Diagnosing pneumatic cysts is challenging. Differentiating cysts from cavities is crucial due to their varying causes and symptoms. Cysts are more common in subpleural areas and usually suggest bullae, emphysema, or honeycombing (10, 11). The incidence of cystic disease associated with COVID-19 is uncommon, ranging from 9% to 25% (12). If the patient does not have pre-existing emphysema or interstitial disease, the existence of cysts can increase the specificity of the COVID-19 diagnosis because these findings have not been reported in other viral pneumonia (13). This study is limited regarding the causality relationship between COVID-19 and pulmonary bullous disease. The mechanism of bleb and bullae formation is unclear, but studies indicate late-stage ARDS in mechanically ventilated patients is associated with more bullous lesions and structural changes. Late-stage ARDS presents as a restrictive lung disease with emphysema-like lesions. Structural changes over time may lead to air-filled cavities kept open by a one-way valve, resulting in large lung bullae (14). A case report detected a lung bulla on CT after a pneumothorax despite no initial bullae before COVID-19 treatment, suggesting COVID-19 pneumonia caused lung injury. The report suggests corticosteroid therapy at the start of hospitalization may be associated with bulla development (15). The recorded respiratory comorbidities in our study were asthma, COPD, and pneumothorax, and we did not present any information on whether these pulmonary bullous diseases occurred before or after COVID-19 infection. As a result, this coexistence might be coincidental.

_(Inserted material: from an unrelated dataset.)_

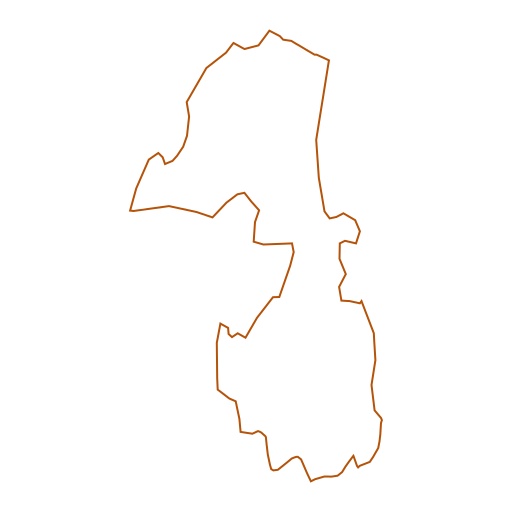 outline of An Nuhud, North Kordufan, Sudan
{"feature_id": "16777658B62353241688309", "entity_name": "An Nuhud", "entity_type": "district", "adm_level": 2, "iso_a3": "SDN", "parent_name": "Sudan", "parent_adm1": "North Kordufan", "projection": "equal_earth", "projection_center": [28.354, 13.164], "detail": "fine", "context": "isolated", "style": "outline", "palette": "amber", "viewbox_px": 512, "rotation_deg": 0, "n_neighbors": 0, "source": "geoboundaries", "source_scale": "gbopen_adm2", "svg_char_len": 1923}
<svg xmlns="http://www.w3.org/2000/svg" viewBox="0 0 512 512"><path d="M374.3,342.4L373.8,333.2L361.5,301.1L359.9,303.3L349.7,301.1L341.4,300.6L339.1,286.9L345.8,274.1L339.5,258.8L339.8,243.4L345.0,240.8L356.0,243.4L359.9,231.3L355.2,220.2L343.4,213.3L336.3,217.0L329.7,218.4L324.5,211.4L318.8,177.7L316.2,139.9L319.8,117.3L322.8,98.7L328.8,61.1L329.0,60.4L328.8,60.3L323.1,57.6L319.3,55.9L316.7,54.7L314.6,54.7L309.2,51.5L308.8,51.3L297.6,44.6L297.0,44.3L296.9,44.3L291.2,40.8L290.7,40.8L283.2,39.7L281.2,37.6L279.8,36.1L269.4,30.7L265.4,36.1L263.4,38.8L258.5,45.4L244.5,49.0L244.4,49.0L233.5,43.0L233.2,43.3L226.0,52.7L206.4,68.0L186.7,102.1L189.1,116.5L187.0,135.8L183.2,146.7L177.0,155.9L172.5,160.9L165.0,164.0L162.7,157.3L158.3,153.0L148.8,159.6L136.2,188.5L130.1,210.6L133.5,211.0L169.0,206.1L196.5,212.0L212.5,217.4L226.5,202.6L237.4,194.3L244.4,192.8L251.0,201.2L259.1,210.3L255.0,222.1L253.7,241.7L263.4,244.5L292.0,243.4L293.7,252.1L290.2,265.6L279.3,297.0L273.0,297.2L257.0,317.8L245.5,337.7L237.7,333.3L232.0,337.1L228.6,334.0L228.1,327.9L220.4,323.6L216.8,342.8L217.2,378.5L217.7,389.6L226.2,396.1L229.3,398.5L235.7,401.3L239.4,418.9L240.0,425.5L240.6,431.9L247.0,432.9L252.4,433.7L258.0,431.1L259.7,431.7L261.2,432.5L264.6,435.5L265.4,436.2L265.9,437.2L266.6,444.3L267.8,454.5L269.9,464.5L271.2,469.1L273.4,470.4L277.8,469.8L278.2,469.5L281.1,467.2L286.6,462.8L291.8,458.5L292.0,458.4L294.0,457.6L296.0,456.9L297.8,456.8L301.1,459.4L307.0,473.1L310.9,481.3L315.1,479.2L324.4,476.5L331.7,476.6L337.6,475.7L338.0,475.4L342.1,472.1L345.4,466.7L348.8,461.9L353.4,455.8L353.5,456.0L357.0,465.9L358.1,467.4L358.3,467.2L358.5,467.0L359.8,465.8L364.7,463.9L369.8,461.9L372.2,458.3L372.9,457.3L378.3,447.9L378.4,447.1L379.5,441.4L380.0,437.0L380.3,434.6L381.0,423.0L381.9,420.1L381.8,419.9L381.0,417.9L379.7,416.4L374.6,410.4L371.5,385.0L375.4,360.2L374.3,342.4Z" fill="none" stroke="#b45309" stroke-width="2"/></svg>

Pulmonary bullae can be secondary to fibrosis, parenchymal damage, or low compliance with mechanical ventilation. It can also occur spontaneously in the late and intermediate stages of ARDS. Some believe it's linked to the consolidation resorption process (6, 16, 17). A CT scan with the expiratory phase should be conducted when the patient has risk factors linked to post-acute COVID-19 or cystic lesions.

4.1. Conclusions

The first large-scale cross-sectional study to report the coexistence of COVID-19 and pulmonary bullous disease. Although our results do not establish a causal relationship between the two, clinicians should be aware of this complication in COVID-19 patients. Findings also suggest that bilateral bullae are associated with lower survival time. Further studies are needed to determine the incidence and causality relationship between COVID-19 and lung bullae.